From koldoms to coliving. Shared housing as an architectural phenomenon

  • 25.7.2025
  • Matěj Beránek

Coliving is often presented as a modern response to the needs of today’s society. In reality, however, it has been a very important architectural phenomenon for more than 100 years – not only abroad, but also in the Czech Republic, where shared-service apartment buildings were built as early as the 1940s.

The topic of coliving, i.e. shared housing, has experienced a considerable boom in the last decade – while it is a relatively new business opportunity for investors, architects can in many ways build on the work of their interwar colleagues. Projects involving this type of housing, characterised by the occupation of very small private units and the sharing of common spaces within buildings, are currently booming, particularly in large cosmopolitan cities from New York to Amsterdam. In the Czech Republic, modern coliving is still in its infancy, and only the first buildings of this type are being built in the Czech Republic – however, in the coming years it is expected to develop along the lines of other European cities.
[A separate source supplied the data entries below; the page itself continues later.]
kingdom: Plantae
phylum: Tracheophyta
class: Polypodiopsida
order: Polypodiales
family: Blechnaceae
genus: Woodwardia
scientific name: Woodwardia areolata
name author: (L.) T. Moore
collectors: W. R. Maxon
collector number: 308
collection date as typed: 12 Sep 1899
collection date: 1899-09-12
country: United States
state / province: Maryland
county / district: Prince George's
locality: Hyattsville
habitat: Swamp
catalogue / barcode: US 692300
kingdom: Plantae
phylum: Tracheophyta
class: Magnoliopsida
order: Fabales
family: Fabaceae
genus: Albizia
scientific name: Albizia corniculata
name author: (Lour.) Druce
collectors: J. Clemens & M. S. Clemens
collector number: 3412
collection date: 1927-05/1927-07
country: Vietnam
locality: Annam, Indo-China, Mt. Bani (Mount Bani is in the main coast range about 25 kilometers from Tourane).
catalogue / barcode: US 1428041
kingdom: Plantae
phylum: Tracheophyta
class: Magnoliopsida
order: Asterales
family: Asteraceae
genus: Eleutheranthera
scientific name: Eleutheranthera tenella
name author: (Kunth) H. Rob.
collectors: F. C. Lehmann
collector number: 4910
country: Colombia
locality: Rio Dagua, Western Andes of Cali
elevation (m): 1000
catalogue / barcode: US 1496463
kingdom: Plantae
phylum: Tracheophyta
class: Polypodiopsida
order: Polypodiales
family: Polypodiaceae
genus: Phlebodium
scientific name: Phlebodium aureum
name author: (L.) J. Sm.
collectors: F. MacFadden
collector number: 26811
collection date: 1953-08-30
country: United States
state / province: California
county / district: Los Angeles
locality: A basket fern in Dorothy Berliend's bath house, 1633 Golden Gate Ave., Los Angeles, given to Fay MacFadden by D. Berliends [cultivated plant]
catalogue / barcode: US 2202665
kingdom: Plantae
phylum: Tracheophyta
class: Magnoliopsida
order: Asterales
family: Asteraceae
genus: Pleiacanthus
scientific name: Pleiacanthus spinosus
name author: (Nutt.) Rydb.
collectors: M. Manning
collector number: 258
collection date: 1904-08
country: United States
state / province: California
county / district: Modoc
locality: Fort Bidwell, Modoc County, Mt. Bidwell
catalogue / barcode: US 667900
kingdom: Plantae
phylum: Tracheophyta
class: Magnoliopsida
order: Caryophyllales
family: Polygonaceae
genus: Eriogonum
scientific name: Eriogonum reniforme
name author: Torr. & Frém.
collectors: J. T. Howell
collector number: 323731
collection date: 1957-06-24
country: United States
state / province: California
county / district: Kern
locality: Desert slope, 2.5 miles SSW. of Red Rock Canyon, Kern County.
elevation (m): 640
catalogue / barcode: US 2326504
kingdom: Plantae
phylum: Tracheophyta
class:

Zdroj: Wikimedia Commons, Autor:

Czech koldoms

Nevertheless, many Czech cities have more than seventy years of experience with this architectural typology, because the theme of shared housing also resonated strongly with the generation of interwar architects who were intensely interested in new models of affordable housing – especially with regard to their generally left-wing thinking. At that time, the term collective houses, or koldoms for short, was used instead of the term “coliving”. The very first collective house was built just after the end of the Second World War in the then progressive city of Zlín, according to a design by the architect Zdeněk Voženílek. The building, which is still appreciated today, with its architecture referring to the Bata tradition of skeleton buildings, offered over 100 small flats with a common dining room and a kindergarten. Another collective house was built in Litvínov in 1958 on the basis of an architectural competition won by the architectural duo Václav Hilský and Evžen Linhart. In practice, however, the ideas of collective housing did not prove to be very successful, and so it also serves today as a residential complex with small houses. Many other housing complexes of the 1950s also showed some signs of shared housing, as the approach to housing in general reflected the emphasis of the time on community building and an overall preference for the whole over the particular.

 

A few decades earlier, “coliving” buildings were being built in England, for example. One of the earliest realizations of collective housing in modern times is the Lawn Road Flats (or also Isokon Building) in London from the early 1930s, designed by architect Wells Coates. The project’s ideas were generally drawn from the MARS (Modern Architectural Research Group), the British offshoot of the famous modernist platform CIAM (International Congress of Modern Architecture). The building offered a communal laundry, bar and large communal roof terrace in addition to a dining room. Today, it is a cultural monument, largely due to the fact that Bauhaus professors Walter Gropius, Marcel Breuer and László Moholy-Nagy resided in the building.

Smíchovský coliving

Present

Over time, the typology of homes providing shared housing has adapted to current social needs, technological advances and business goals – private players and local governments have invested in building them from the start. However, whereas 100 years ago shared spaces were generally limited to eating and housework (or the aforementioned roof terraces and nurseries), today’s projects emphasise the provision of ample leisure facilities – so it is common to find community spaces ranging from fitness facilities to libraries to small cinema halls. At the same time, thanks to the efficient collection of data on the use of individual spaces by coliving project providers, the layout of common and private spaces, for example, is flexibly adapted to the current preferences of residents. Modern coliving buildings are being built in lucrative locations in city centres, as the primary target group is young professionals who prefer to live in the centre of the action.

Image: competition design of the Smíchov coliving by perspektiv studio

As already mentioned, coliving is nowadays a phenomenon, especially in the world’s big cities, where modern buildings are being built in accordance with current aesthetic trends. Private developers and global coliving providers predominate among the investors, but especially in the Nordic European countries, coliving has traditionally been supported at the state level, so that similar projects are also being developed in smaller cities and their outskirts to meet the needs of, for example, young families and the elderly. Such units are much more civil in character, and may be a group of terraced houses or low-rise apartment buildings, usually with a common green yard. The Danish collective housing boom began in the late 1960s, influenced also by an article by the psychologist Bodil Graae entitled ‘Every child should have 100 parents’.

Around the world, countless coliving projects are currently being completed, ranging from the renovation of urban apartment buildings to new residential complexes. It seems likely that this building typology will continue to evolve and an important challenge for architects will be the ability to provide coliving residents with quality spaces with an emphasis on flexible use, so that they can sustain themselves, particularly in the longer term. And to become a quality part of our cities, both architecturally and urbanistically.